RECORD SET
=== Begin Enclosure ===

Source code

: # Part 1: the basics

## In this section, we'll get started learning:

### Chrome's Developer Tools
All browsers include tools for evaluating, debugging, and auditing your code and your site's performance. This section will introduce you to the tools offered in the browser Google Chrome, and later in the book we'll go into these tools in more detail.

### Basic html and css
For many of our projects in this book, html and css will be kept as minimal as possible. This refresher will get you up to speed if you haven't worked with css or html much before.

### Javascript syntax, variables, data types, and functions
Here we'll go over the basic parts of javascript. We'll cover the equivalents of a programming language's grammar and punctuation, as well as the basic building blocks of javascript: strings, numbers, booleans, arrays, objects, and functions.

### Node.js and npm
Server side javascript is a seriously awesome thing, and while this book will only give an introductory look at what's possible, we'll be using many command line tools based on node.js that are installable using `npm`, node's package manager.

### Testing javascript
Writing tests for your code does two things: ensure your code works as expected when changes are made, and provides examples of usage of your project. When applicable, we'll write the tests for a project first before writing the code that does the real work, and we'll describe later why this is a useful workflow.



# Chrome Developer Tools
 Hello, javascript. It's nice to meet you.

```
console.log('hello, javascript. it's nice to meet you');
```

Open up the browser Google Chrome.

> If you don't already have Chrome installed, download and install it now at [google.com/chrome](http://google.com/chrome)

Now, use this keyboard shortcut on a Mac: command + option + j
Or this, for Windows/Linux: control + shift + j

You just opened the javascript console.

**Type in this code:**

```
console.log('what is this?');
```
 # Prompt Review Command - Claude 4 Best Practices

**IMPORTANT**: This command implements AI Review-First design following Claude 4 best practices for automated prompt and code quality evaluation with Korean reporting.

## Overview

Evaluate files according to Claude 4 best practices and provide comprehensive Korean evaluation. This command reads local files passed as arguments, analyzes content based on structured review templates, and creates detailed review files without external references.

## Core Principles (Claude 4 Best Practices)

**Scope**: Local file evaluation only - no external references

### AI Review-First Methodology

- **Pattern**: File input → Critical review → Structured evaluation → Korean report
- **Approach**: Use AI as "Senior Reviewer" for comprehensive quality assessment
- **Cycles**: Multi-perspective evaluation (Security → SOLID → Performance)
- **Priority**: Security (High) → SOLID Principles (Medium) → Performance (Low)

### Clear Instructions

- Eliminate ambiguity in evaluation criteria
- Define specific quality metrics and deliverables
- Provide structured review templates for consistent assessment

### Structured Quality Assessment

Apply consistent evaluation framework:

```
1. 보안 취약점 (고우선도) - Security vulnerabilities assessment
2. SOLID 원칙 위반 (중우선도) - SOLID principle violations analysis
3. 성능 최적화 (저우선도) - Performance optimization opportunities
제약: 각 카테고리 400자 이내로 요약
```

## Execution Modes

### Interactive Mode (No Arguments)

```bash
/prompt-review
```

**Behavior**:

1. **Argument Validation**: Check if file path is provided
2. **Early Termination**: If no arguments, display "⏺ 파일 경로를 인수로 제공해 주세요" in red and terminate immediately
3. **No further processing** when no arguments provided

=== End Enclosure ===

Return all lines above that mention the word "nice".

SOLUTION TO THIS TASK
 Hello, javascript. It's nice to meet you.
console.log('hello, javascript. it's nice to meet you');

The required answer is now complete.